Production of ethanol by microorganisms, as a result of the fermentation of substrates such as sugars or starch, is a process that predates recorded history. Although a number of microorganisms are able to produce ethanol, more than 96% of the fermentation ethanol that is produced today employs the yeast Saccharomyces cerevisiae or its related species. Such yeast strains must be able to ferment a wide range of sugars, and yeast strains possessing amylolytic ability are becoming important as producers of fermentation ethanol from starch/dextrin-containing substrates such as wort. A brewing yeast strain must effectively remove the desired nutrients from the growth medium (i.e., the wort), must impart the required flavor to the beer, and must be effectively removed from the fermented wort after the cultures have fulfilled their metabolic role. In the normal situation, brewer's yeast strains are incapable of fermenting dextrin material; however, yeast strains are now available that are capable of fermenting at least a part of this dextrin material and producing a palatable beer. A process is described that produces a low carbohydrate beer employing amylolytic enzymes of a derepressed Schwanniomyces castellii strain able to overproduce α-amylase and glucoamylase with debranching ability.

Characterization of Schwanniomyces castellii mutants with increased productivity of amylases

The production of α-amylase activity in the yeast Schwanniomyces castellii strain 1402 is repressed in the presence of the non-metabolizable glucose analogue, 2-deoxy-glucose. Selection for resistance to 2-deoxy-glucose after treatment with ethyl methane sulphonate (EMS) or UV light has yielded mutants displaing increased α-amylase activities. One such mutant, S. castellii strain 1436, was found to exhibit constitutive α-amylase activity in glucose-containing medium. This constitutive enzyme activity was also observed under pilot scale fermentation conditions when the pH was maintained constant at 5.5±0.1. The disaccharide maltose served as a stronger inducer of α-amylase activity than the natural substrate starch in both the wild type (1402) and mutant (1436) strains.

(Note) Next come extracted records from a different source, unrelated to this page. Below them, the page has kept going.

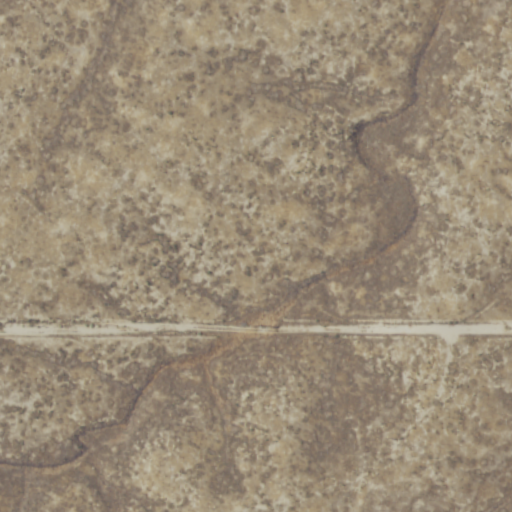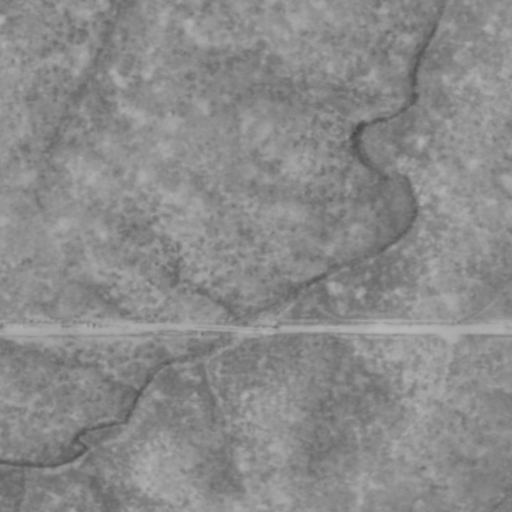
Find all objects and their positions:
road: (256, 297)
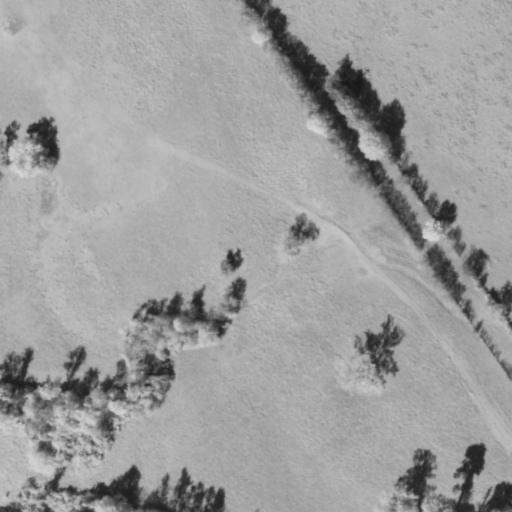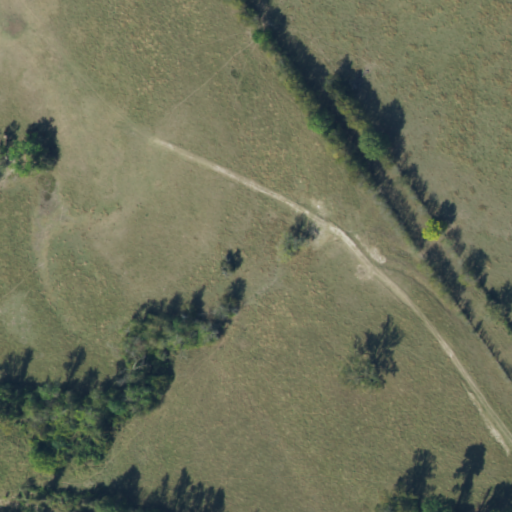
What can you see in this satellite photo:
road: (277, 201)
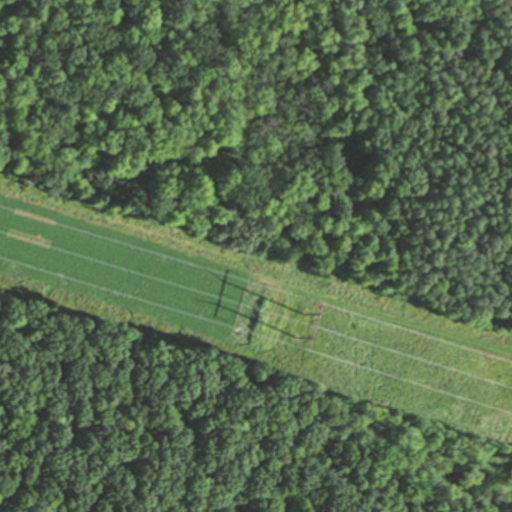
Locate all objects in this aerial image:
power tower: (298, 324)
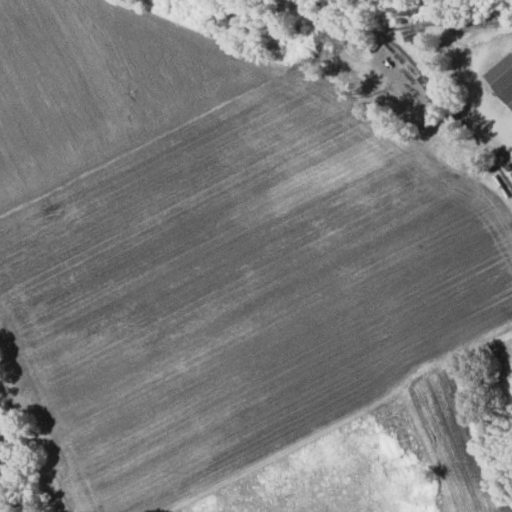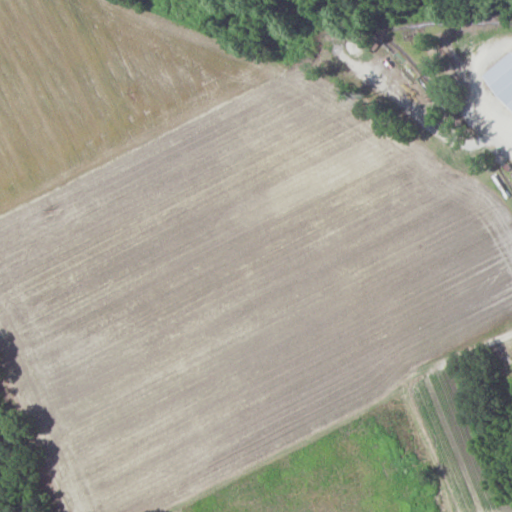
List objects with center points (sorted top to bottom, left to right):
building: (502, 77)
road: (478, 350)
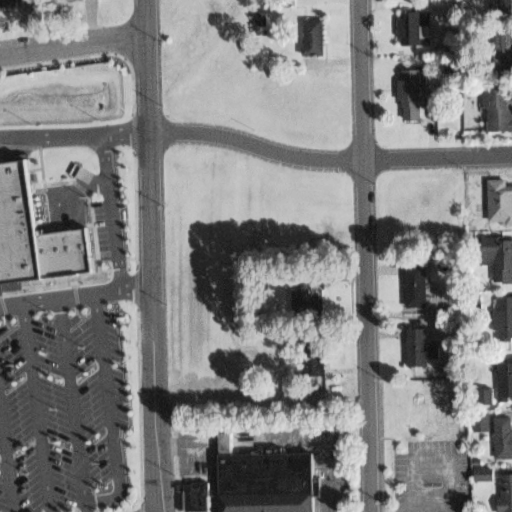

Susceptibility of Saccharomyces spp. and Schwanniomyces spp. to the aminoglycoside antibiotic G418.

Industrially useful polyploid yeasts such as the brewing yeasts do not possess any auxotrophic genetic markers and hence are not easily amenable to plasmid-mediated DNA transformations. In an attempt to obtain genetic markers, a number of useful Saccharomyces sp. strains and some amylolytic Schwanniomyces sp. strains were tested for their susceptibility to the antibiotic Geneticin G418 , a 2-deoxystreptamine reported to be active against bacteria, yeasts, and plant and animal cells. All of the Saccharomyces sp. strains, including the brewing strains, were found to be susceptible to G418 in the concentration range of 150 to 500 micrograms/ml. Of the three Schwanniomyces species investigated, only Schwanniomyces castellii (strain 1402) was found to be resistant to G418 at concentrations up to 1 mg/ml. Resistance was exhibited both in liquid media and on glycerol-peptone-yeast extract agar plates. This finding is interesting in view of the possibility of using this strain as a DNA donor for transformations aimed at introducing the amylolytic capability into brewing yeasts.

Effects of pretreatments with sulfhydryls and alkylating agents on spheroplast formation from Schwanniomyces species

Pretreatment of cells with β-mercaptoethanol, dithiothreitol, or cysteine increased the rate of spheroplast formation at all stages of growth in Schwanniomyces castellii and S. occidentalis, but had little effect on final yields of spheroplasts when compared with controls. Pretreatment with iodoacetate and cystine resulted in decreased rates of formation and lower yields of spheroplasts at all stages of growth for both species. The enhanced rates of spheroplast formation in the presence of the sulfhydryl compounds were more pronounced when the experimental cells were derived from early or late stationary phase cultures, whereas the inhibitory effects of cystine and iodoacetate were not associated with the growth phase. In agreement with extant data on other yeast genera, sulfhydryl compounds increased the susceptibility of the yeast cell wall to degradative enzymes, whilst alkylating agents decreased susceptibility of cell walls to these enzymes.